As an investment vehicle, mutual funds ie open end funds are often criticized for two reasons. First being the price of their shares and being able to trade only at the end of the day or at the closing price. In particular, transactions such as buying and selling cannot be done at intraday prices, but only at the closing price. Secondly, although the tax treatment of open end funds is not discussed, it is noted that they are inefficient tax vehicles. This is because withdrawals by some fund shareholders may result in taxable capital gains to shareholders who retain their positions.

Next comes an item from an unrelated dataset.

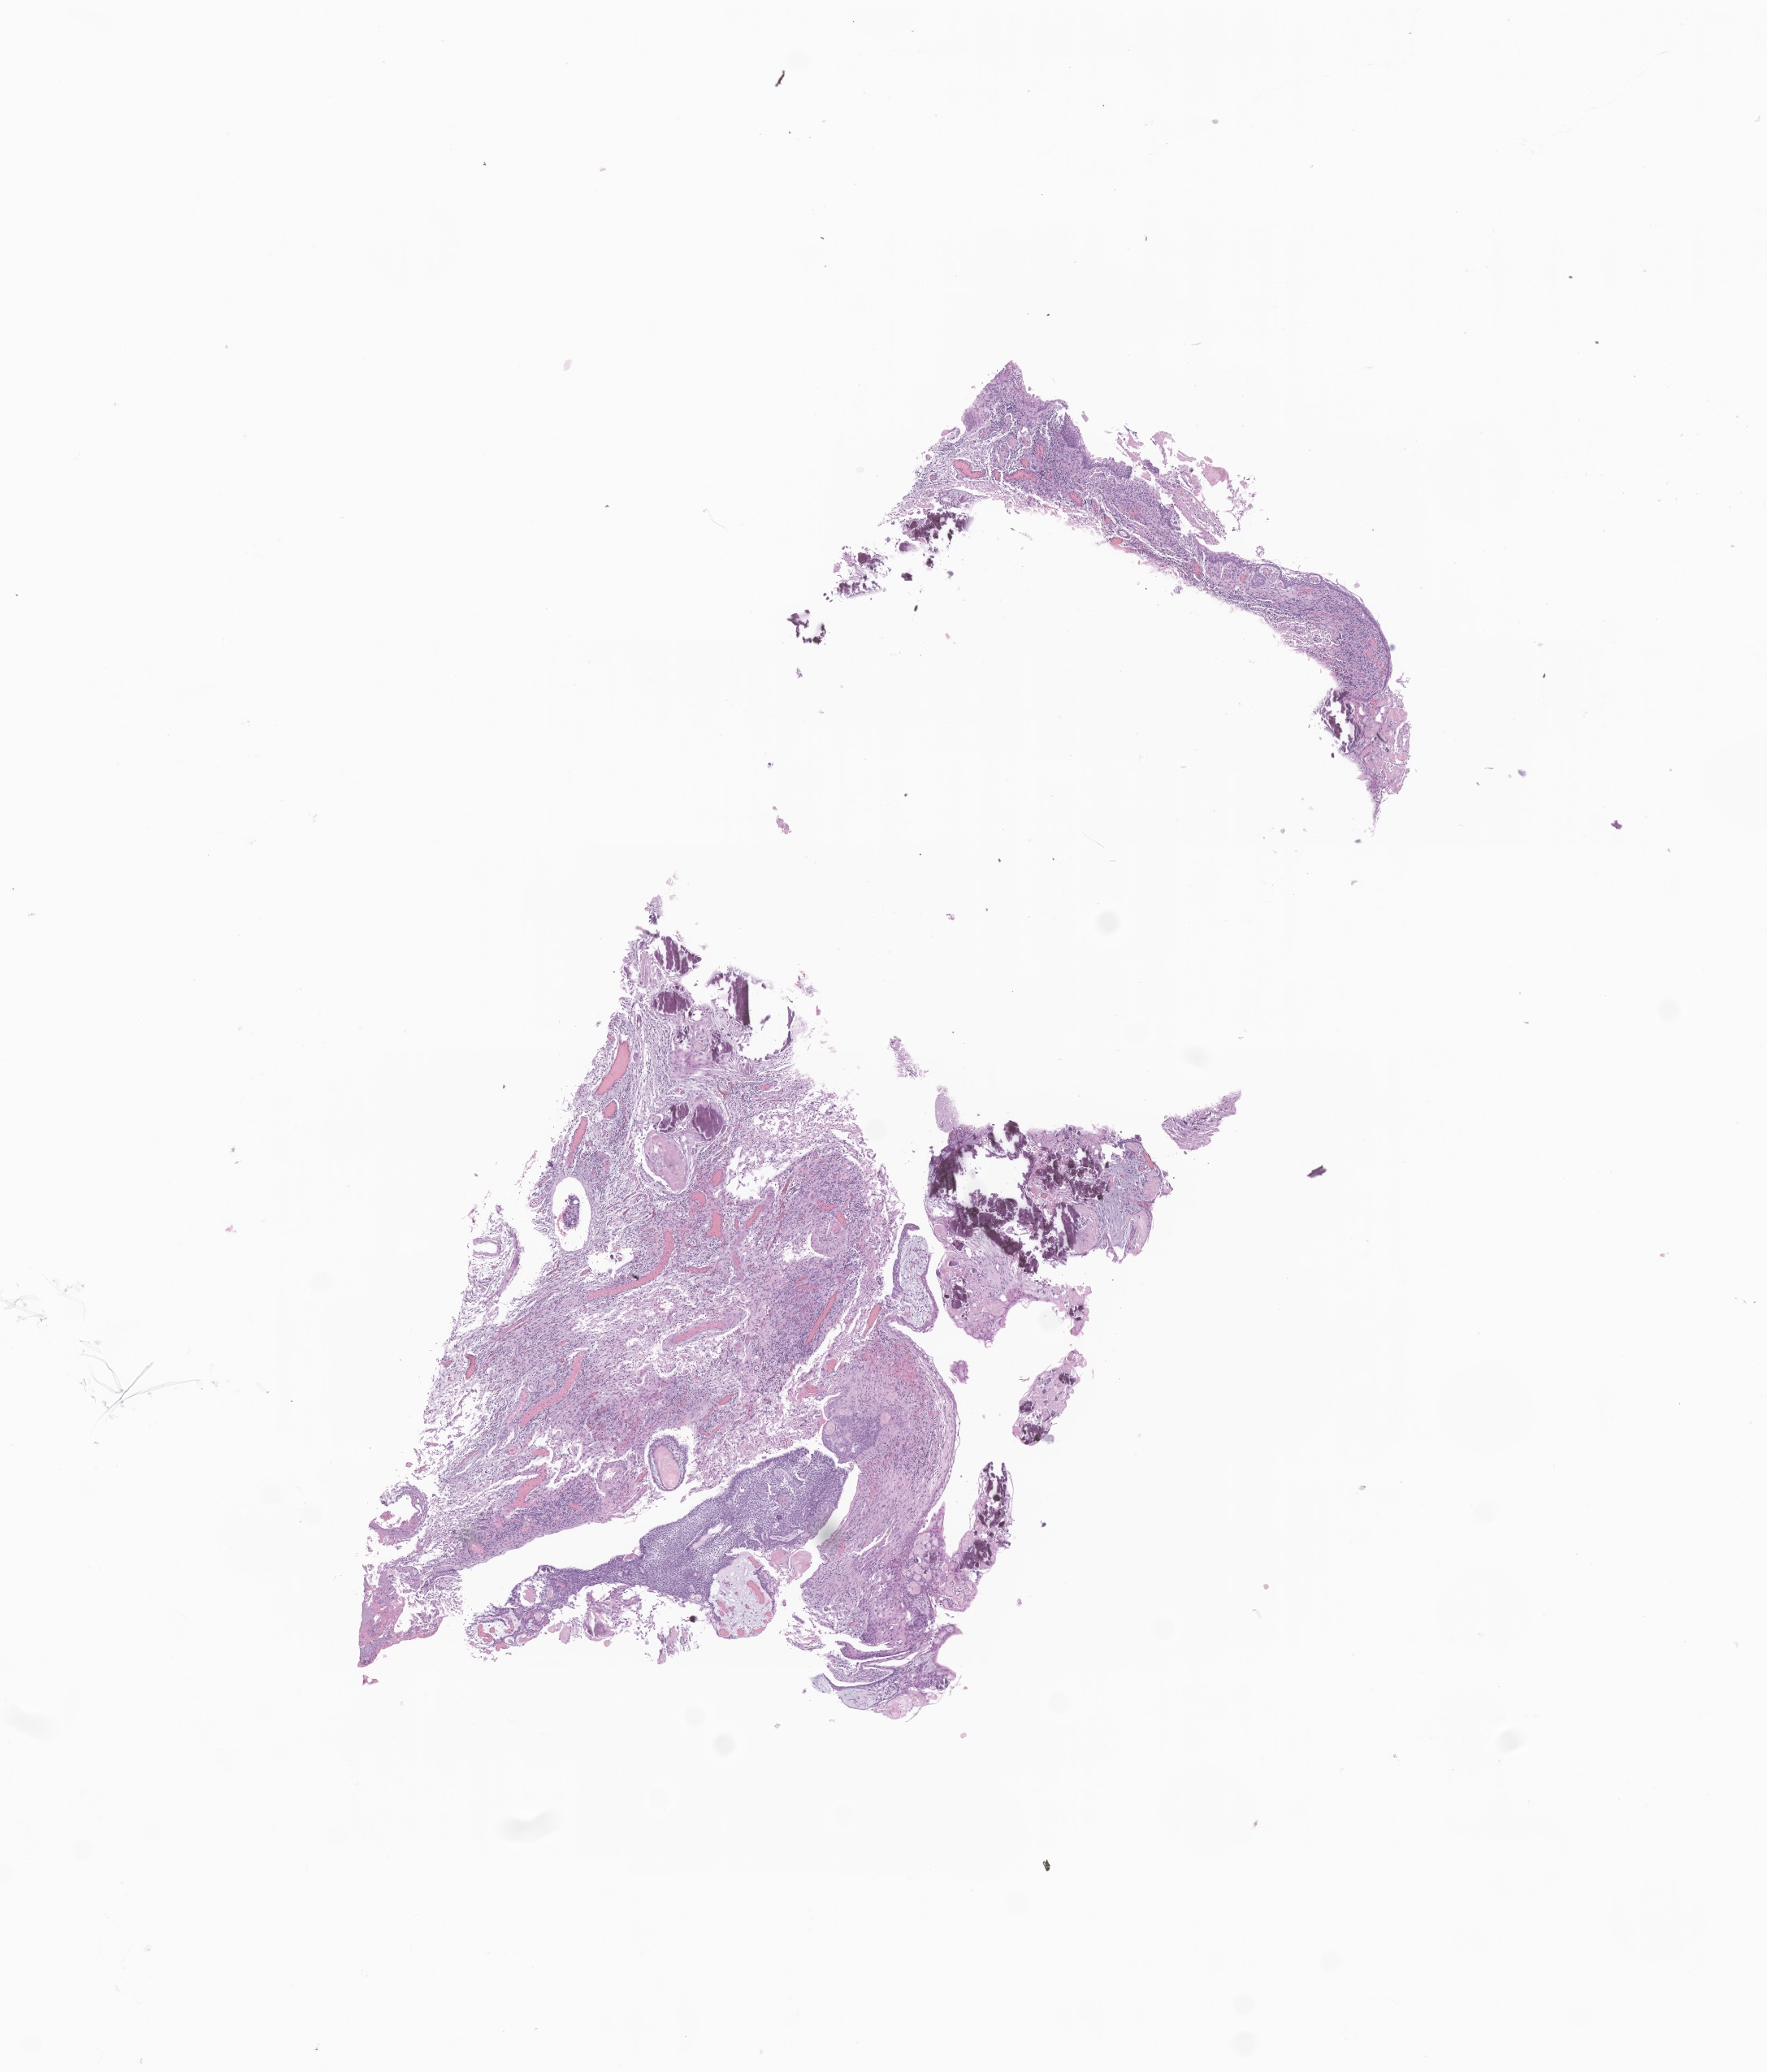
Whole-slide image, H&E stain of tumor tissue from the brain — low-resolution overview of the scanned area, about 9.2 x 10.8 mm, formalin-fixed paraffin-embedded section. Patient female; age 159 months.
- diagnosis (ICD-O-3 morphology term): Craniopharyngioma, NOS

Due to these two drawbacks of mutual funds, a new investment vehicle with many of the same characteristics of mutual funds is introduced to the financial market through the ETF - Exchange Traded Fund. This investment vehicle is similar to a mutual fund but trades like stocks on an exchange. Although they are open-end funds, ETFs are similar to closed-end funds in a sense, with a smaller premium or discount from NAV. In an ETF, the investment advisor takes responsibility for managing the portfolio so that it accurately replicates the index and index returns, as supply and demand determine the secondary market price of the shares. The exchange price may deviate slightly from the value of the portfolio thus providing some uncertainty in pricing. However deviations remain small as intermediaries can create or redeem large blocks of shares at NAV on any given day which limits deviations significantly.

Another advantage of ETFs is that ETFs can be traded throughout the day at current prices and have the flexibility to short sell and buy limit orders, stop orders, and on margin, none of which can be done with an open end. ETFs overcome the disadvantages of open end funds in terms of fund taxation.